Apache Spark Integration

Supports scala, pyspark and spark sql
SparkContext injected automatically
Supports 3^rd party dependencies
Full spark Interpreter configuration.

Understanding Interpreters in zeppelin

Interpreter is a JVM process that communicates to Zeppelin daemon using thrift. Each Interpreter process can have Interpreter Groups, and each interpreter instance belongs to this Interpreter Group.

There are 3 interpreter modes available in Zeppelin.

1) Shared Mode

In Shared mode, a SparkContext and a Scala REPL is being shared among all interpreters in the group. So every Note will be sharing single SparkContext and single Scala REPL. In this mode, if NoteA defines variable ‘a’ then NoteB not only able to read variable ‘a’ but also able to override the variable.

2) Scoped Mode

In Scoped mode, each Note has its own Scala REPL. So variable defined in a Note can not be read or overridden in another Note. However, still single SparkContext serves all the Interpreter Groups. And all the jobs are submitted to this SparkContext and fair scheduler schedules the job. This could be useful when user does not want to share Scala session, but want to keep single Spark application and leverage its fair scheduler.

3) Isolated Mode

In Isolated mode, each Note has its own SparkContext and Scala REPL.
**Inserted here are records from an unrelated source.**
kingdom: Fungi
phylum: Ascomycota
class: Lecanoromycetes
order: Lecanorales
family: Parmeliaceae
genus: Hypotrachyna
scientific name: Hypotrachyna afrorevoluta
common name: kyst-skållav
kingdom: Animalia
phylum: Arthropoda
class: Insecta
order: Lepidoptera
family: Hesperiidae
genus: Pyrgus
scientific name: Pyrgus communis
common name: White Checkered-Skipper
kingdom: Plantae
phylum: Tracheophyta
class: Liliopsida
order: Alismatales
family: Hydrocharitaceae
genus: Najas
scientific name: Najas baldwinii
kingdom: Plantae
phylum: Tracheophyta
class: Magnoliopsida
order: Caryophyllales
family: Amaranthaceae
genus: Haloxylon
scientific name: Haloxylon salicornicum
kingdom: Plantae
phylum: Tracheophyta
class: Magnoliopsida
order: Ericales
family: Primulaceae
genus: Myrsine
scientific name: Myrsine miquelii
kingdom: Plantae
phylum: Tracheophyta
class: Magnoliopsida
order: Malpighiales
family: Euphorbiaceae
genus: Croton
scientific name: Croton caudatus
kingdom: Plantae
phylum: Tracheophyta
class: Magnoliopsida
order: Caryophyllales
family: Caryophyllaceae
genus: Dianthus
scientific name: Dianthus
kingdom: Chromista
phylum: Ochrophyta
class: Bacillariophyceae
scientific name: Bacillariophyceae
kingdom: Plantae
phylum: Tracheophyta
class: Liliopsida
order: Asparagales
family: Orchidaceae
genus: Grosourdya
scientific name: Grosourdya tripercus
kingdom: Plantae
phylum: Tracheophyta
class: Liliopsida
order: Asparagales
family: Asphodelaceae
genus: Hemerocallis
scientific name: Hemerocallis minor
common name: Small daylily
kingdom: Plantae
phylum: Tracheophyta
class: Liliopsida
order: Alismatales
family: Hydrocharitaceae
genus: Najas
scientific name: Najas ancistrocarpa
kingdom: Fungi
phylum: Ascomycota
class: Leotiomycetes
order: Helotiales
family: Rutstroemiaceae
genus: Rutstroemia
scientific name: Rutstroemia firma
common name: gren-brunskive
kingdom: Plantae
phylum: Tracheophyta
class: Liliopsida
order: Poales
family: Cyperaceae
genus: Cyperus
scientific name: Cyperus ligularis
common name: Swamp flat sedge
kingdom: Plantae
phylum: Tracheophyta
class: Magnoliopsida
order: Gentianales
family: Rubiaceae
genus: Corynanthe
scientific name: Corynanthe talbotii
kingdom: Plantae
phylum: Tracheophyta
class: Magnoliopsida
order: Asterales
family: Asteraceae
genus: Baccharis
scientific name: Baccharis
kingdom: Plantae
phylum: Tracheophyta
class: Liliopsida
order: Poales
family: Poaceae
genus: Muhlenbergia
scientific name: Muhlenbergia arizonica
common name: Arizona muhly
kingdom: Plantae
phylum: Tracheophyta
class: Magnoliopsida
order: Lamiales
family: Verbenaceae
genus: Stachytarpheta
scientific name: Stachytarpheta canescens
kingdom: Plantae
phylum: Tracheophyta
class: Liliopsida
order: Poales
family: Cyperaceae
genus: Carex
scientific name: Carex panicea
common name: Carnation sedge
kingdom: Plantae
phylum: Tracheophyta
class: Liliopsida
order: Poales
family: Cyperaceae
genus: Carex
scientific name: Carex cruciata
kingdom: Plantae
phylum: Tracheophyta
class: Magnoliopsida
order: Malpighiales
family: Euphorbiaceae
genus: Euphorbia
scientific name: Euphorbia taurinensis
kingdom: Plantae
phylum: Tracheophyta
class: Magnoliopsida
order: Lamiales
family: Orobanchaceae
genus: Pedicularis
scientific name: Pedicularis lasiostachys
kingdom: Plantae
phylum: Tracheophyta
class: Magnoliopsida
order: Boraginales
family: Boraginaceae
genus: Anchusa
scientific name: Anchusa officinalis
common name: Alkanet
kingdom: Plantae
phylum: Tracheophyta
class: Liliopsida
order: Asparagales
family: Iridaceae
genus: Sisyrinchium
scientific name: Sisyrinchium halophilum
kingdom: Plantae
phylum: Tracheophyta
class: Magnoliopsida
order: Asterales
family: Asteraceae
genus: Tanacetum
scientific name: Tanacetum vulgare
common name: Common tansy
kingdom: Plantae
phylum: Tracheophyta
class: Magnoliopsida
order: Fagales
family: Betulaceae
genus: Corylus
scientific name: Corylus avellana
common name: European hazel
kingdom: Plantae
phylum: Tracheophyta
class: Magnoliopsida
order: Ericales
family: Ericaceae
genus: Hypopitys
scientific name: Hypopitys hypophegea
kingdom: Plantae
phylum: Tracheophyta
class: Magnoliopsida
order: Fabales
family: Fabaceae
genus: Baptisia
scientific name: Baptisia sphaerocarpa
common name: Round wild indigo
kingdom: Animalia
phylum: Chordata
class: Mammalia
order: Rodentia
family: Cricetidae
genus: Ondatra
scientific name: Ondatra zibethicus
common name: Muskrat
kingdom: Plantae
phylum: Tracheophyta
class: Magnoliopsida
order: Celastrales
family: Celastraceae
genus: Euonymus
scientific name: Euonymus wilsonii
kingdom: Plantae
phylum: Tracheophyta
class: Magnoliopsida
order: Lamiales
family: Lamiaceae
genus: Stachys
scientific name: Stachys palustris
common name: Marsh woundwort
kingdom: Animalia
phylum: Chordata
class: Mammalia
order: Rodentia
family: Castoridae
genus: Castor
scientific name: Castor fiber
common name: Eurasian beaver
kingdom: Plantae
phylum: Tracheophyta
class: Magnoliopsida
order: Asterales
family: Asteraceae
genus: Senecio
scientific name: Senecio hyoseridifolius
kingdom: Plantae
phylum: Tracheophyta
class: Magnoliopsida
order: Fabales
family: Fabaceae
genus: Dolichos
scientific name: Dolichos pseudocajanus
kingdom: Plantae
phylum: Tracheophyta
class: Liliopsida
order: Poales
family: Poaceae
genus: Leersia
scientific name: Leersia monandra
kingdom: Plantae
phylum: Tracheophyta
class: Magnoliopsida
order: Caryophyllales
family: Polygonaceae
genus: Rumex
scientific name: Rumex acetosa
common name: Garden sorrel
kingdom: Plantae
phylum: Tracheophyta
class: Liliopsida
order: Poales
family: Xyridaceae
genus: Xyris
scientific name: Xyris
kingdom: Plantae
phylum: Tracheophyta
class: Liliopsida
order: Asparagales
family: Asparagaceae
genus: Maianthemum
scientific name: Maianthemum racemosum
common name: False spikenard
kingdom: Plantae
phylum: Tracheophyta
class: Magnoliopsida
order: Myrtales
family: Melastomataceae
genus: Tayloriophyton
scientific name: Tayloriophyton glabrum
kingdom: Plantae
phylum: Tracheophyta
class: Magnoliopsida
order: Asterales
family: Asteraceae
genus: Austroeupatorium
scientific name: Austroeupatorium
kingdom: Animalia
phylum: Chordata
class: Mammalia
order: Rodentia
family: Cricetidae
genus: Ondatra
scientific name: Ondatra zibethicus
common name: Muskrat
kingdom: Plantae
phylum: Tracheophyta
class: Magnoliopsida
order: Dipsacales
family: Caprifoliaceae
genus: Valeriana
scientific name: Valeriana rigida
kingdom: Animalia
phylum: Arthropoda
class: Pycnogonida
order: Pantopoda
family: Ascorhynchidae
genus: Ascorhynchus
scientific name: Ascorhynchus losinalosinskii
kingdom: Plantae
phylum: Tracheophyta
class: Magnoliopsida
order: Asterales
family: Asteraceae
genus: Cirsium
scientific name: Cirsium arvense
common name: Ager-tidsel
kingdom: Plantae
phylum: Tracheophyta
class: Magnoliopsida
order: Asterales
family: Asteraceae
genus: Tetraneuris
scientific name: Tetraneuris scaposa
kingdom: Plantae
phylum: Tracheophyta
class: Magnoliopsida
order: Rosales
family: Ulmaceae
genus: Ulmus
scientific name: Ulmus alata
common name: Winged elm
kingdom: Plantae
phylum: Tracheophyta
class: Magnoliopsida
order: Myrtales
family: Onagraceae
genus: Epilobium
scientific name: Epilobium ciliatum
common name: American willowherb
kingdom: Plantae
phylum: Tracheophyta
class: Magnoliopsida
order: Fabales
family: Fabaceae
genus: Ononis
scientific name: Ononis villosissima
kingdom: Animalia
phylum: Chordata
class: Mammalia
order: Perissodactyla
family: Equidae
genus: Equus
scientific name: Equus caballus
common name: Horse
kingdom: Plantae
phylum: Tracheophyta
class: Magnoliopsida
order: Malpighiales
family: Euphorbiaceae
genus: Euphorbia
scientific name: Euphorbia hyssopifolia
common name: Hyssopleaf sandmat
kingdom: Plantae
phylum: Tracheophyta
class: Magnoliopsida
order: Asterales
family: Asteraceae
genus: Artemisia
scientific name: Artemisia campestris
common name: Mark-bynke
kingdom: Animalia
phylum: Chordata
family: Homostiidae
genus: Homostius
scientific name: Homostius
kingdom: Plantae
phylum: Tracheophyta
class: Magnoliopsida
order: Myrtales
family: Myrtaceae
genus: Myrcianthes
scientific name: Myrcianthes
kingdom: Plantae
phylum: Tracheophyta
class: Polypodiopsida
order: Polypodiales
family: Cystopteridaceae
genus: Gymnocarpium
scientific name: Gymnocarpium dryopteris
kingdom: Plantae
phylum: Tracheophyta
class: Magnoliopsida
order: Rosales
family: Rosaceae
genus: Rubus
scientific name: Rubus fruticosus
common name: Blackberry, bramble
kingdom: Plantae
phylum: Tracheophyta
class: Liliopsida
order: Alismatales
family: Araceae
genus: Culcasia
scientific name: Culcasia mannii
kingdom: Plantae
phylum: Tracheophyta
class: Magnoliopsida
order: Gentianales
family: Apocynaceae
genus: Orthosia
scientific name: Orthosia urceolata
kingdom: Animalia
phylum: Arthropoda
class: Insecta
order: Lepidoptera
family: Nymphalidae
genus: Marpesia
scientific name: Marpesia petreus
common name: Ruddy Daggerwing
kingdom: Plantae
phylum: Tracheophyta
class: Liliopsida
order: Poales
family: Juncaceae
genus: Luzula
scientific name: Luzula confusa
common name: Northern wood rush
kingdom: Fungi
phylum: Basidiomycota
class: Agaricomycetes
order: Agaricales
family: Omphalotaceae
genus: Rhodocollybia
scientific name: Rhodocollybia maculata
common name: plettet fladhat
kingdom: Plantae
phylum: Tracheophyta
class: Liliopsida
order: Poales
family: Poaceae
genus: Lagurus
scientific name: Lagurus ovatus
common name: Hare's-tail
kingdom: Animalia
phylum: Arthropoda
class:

The default mode of %spark interpreter is ‘Globally Shared’.

Let us now take a closer look at using zeppelin with spark using an example:

1) Create a new note from zeppelin home page with “spark” as default interpreter.

2) Before you start with the example, you will need to download the sample csv.

3) Transform csv into RDD

val employeeText: RDD[String] = sc.textFile("hdfs://localhost:54310/path_to/Employees.csv")

4) To further analyze the logs, it is better to bind them to a schema and use Spark’s powerful SQL query capabilities. A powerful feature of Spark SQL is that you can programmatically bind a schema to a Data Source and map it into Scala case classes which can be navigated and queried in a typesafe manner.

case class Employee(name: String, jobTitle : String, department: String, annualSalary: Double, annualSalaryMinusFurloughs: Double)

import org.apache.spark.rdd.RDD

val employeeRDD: RDD[Employee] = employeeText.map (employeeRecord =>
  employeeRecord.split(",")).map{ employee =>
  Employee (employee(0).replace("\"", "") + employee(1).replace("\"",""), employee(2), employee(3), employee(4).replace("$","").toDouble, employee(5).replace("$","").toDouble)
}

employeeRDD.toDF().write.saveAsTable("employee6")

5) Query on the table to get the result: The queries should be prefixed with %sql to invoke sql interpreter.

%sql select * from employee6
%sql select department, avg(annualSalary) from employee6 group by department

This will display you results that can be visualized in the form of the bar chart, pie chart, area chart, Line chart or a scatter chart.